Sritex telah dinyatakan pailit oleh Pengadilan Niaga Kota Semarang. Raksasa tekstil yang merupakan terbesar di Asia Tenggara itu diketahui memiliki utang dengan total mencapai hampir USD1,6 miliar atau setara Rp25 triliun.
Melansir laporan keuangan perusahaan, hingga 30 Juni 2024, Sritex memiliki utang sebesar USD1,6 miliar, yang terdiri dari utang jangka panjang sebesar USD1,47 miliar (Rp23 triliun) dan utang jangka pendek sebesar USD131,42 juta (Rp2 triliun).
Dari total utang tersebut, sekitar 51,8 persennya merupakan utang bank, yakni mencapai USD810 juta atau setara Rp12,7 triliun, dengan dominasi utang diberikan oleh PT Bank Central Asia Tbk (BBCA) sebesar USD82 juta atau sekira Rp1,28 triliun.

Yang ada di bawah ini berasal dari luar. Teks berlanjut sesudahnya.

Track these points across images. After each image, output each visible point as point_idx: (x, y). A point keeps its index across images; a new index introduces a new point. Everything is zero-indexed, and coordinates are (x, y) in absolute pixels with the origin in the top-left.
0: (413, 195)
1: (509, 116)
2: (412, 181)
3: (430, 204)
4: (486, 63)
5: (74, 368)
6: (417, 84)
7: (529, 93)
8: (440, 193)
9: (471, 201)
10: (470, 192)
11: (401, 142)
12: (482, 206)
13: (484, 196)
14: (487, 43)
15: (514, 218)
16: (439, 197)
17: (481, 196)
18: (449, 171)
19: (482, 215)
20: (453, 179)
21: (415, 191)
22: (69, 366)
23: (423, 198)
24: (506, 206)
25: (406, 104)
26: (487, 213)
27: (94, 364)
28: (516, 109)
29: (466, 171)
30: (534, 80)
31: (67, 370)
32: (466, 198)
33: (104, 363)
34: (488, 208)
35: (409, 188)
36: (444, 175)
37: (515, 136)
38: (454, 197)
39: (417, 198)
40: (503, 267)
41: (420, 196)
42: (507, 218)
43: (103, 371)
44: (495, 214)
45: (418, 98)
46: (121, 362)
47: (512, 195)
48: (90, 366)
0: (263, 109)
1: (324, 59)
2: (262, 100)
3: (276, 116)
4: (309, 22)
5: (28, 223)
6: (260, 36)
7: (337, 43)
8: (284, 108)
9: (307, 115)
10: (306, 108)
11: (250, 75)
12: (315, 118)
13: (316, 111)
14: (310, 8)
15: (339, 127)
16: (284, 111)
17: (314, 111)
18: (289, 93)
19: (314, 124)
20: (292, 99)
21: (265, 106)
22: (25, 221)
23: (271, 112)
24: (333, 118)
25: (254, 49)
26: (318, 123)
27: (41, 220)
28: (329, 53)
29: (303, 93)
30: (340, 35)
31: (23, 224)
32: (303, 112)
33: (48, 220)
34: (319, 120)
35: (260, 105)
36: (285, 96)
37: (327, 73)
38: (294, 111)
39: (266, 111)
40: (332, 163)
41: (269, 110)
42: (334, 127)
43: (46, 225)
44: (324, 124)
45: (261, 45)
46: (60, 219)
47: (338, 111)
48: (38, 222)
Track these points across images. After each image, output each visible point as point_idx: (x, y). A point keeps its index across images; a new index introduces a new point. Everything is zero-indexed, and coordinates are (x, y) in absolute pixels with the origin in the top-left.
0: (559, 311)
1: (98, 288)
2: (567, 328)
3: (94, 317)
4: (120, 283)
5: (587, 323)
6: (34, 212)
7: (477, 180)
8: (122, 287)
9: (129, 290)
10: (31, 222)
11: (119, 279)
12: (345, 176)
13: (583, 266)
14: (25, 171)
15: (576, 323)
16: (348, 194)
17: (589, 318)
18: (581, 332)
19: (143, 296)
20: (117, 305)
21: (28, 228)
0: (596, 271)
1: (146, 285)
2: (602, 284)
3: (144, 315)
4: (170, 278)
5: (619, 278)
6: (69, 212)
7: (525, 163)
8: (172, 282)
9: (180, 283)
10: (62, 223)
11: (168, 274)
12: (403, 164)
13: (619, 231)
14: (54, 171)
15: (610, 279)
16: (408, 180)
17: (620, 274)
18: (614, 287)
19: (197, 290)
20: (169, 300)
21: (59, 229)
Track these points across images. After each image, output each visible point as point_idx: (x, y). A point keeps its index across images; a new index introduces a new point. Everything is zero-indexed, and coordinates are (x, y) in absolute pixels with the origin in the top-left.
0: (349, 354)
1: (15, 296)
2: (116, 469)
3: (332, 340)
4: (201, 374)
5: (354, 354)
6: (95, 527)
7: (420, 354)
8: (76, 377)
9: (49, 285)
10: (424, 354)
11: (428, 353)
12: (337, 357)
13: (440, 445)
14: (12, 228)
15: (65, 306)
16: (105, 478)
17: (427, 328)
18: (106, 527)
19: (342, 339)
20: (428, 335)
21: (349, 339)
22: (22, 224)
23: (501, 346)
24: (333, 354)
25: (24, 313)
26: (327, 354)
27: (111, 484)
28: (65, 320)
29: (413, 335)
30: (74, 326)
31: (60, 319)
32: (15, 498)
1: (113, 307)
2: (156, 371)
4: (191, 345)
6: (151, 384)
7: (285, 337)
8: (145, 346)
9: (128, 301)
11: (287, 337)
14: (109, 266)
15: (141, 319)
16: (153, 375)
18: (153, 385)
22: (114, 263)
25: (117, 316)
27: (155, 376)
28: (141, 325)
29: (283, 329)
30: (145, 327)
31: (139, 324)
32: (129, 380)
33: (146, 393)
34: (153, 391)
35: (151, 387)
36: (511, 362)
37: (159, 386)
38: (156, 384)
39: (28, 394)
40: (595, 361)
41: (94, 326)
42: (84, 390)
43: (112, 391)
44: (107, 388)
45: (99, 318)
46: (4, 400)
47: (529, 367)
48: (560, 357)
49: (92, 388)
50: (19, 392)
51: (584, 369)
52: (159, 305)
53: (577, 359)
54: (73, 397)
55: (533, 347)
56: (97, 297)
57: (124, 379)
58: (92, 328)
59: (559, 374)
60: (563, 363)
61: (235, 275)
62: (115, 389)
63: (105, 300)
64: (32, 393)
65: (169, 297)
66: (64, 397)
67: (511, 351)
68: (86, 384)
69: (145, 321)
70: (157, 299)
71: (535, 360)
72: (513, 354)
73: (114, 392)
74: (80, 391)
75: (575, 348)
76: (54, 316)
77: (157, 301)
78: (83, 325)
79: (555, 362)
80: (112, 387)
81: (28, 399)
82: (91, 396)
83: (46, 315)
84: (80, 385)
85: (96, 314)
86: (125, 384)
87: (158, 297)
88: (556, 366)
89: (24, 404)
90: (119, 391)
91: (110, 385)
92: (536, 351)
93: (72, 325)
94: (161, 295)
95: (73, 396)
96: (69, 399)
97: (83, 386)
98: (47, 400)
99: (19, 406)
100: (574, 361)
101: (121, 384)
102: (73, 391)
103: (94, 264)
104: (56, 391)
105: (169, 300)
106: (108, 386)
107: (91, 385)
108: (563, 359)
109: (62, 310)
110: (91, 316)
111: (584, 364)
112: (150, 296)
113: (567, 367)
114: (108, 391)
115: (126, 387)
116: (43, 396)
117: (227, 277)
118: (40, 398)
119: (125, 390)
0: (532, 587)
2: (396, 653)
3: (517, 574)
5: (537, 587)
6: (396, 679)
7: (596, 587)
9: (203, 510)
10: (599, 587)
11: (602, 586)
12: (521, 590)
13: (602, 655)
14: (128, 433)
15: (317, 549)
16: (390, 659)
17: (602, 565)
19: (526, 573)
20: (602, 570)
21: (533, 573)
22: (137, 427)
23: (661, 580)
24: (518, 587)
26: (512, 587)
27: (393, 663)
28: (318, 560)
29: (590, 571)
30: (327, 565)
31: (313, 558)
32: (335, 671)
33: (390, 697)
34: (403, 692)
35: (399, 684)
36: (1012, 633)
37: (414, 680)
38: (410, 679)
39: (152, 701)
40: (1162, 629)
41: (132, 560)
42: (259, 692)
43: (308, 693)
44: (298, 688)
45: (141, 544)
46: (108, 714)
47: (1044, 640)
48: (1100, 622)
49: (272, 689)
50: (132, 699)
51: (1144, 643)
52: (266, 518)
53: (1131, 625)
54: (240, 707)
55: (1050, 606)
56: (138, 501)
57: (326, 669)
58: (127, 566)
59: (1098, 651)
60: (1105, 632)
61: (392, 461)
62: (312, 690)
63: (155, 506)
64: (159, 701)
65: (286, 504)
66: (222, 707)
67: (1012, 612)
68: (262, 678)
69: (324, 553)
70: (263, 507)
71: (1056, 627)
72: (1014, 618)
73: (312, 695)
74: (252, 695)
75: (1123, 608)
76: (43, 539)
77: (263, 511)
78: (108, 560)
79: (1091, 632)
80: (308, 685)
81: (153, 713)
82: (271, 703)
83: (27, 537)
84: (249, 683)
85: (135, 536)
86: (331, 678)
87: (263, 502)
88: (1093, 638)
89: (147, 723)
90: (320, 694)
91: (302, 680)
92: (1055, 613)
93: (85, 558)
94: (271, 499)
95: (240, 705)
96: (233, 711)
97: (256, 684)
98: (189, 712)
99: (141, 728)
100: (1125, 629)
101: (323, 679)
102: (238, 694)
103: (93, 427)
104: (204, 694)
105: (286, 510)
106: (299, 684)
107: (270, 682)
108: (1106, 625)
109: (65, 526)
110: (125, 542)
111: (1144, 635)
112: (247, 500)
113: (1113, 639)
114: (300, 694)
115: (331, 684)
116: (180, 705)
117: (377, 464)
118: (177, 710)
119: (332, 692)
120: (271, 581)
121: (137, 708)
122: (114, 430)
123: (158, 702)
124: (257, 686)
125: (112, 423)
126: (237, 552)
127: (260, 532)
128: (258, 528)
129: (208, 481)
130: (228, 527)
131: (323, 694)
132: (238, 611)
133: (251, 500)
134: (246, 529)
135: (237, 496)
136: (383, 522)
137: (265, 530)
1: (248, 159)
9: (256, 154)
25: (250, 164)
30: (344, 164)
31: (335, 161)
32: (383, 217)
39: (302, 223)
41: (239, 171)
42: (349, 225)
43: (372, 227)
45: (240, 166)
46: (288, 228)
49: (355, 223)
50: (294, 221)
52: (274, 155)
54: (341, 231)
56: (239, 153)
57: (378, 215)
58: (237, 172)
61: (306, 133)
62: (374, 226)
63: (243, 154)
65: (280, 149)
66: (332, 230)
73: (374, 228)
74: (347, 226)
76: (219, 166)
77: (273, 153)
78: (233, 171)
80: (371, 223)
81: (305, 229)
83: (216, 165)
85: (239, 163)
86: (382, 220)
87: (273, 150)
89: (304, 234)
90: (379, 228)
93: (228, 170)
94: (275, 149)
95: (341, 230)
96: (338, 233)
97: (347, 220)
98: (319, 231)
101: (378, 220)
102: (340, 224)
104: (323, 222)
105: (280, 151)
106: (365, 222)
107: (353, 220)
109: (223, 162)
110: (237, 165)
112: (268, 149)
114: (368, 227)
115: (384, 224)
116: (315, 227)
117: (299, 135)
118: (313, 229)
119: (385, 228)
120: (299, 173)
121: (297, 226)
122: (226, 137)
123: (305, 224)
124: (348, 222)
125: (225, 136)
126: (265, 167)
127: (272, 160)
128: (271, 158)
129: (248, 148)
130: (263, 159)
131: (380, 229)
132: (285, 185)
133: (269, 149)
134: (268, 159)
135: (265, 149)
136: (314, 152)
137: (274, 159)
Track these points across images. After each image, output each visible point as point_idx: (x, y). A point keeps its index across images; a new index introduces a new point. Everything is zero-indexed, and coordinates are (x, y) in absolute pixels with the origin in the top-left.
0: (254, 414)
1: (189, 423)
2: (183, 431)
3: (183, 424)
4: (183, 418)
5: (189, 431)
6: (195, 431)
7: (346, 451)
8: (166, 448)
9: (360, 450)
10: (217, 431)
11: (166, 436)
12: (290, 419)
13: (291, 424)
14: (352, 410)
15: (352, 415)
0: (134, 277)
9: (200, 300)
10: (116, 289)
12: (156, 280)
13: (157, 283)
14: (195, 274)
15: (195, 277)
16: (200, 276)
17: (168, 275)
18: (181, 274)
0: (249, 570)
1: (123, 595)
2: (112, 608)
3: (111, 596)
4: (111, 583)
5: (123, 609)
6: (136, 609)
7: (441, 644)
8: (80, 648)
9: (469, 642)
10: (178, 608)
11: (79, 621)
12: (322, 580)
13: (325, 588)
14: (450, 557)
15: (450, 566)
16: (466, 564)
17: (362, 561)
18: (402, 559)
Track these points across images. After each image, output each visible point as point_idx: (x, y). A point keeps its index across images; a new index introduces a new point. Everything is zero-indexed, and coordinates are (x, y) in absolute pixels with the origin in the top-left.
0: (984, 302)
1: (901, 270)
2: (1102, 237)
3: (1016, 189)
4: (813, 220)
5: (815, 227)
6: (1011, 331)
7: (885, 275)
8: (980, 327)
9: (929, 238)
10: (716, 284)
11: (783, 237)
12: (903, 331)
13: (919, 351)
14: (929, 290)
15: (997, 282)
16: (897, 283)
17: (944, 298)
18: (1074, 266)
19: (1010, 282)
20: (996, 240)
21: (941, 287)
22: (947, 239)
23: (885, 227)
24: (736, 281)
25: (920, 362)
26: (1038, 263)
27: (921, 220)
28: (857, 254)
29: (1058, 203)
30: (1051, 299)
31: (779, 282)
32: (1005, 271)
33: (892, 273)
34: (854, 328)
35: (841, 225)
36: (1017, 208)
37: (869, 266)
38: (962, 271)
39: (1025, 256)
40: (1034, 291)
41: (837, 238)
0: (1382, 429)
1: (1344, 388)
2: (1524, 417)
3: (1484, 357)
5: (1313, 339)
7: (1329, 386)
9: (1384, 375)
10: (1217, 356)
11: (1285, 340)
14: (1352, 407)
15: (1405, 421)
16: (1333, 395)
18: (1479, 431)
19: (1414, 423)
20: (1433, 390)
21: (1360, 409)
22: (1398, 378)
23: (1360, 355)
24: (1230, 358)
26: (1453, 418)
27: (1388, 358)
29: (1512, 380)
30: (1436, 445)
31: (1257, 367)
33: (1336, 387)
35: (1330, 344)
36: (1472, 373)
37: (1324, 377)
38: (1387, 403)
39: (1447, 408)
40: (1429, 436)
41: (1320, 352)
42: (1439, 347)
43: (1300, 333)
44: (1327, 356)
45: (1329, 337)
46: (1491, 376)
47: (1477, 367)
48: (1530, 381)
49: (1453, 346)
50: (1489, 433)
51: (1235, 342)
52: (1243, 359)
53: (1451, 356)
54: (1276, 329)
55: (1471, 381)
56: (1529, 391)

Sritex mengungkap penyebab kinerja turun adalah karena melemahnya penjualan di industri tekstil. Kondisi geopolitik perang Rusia-Ukraina serta Israel-Palestina menyebabkan terjadinya gangguan supply chain dan penurunan ekspor karena terjadi pergeseran prioritas oleh masyarakat di Eropa maupun AS.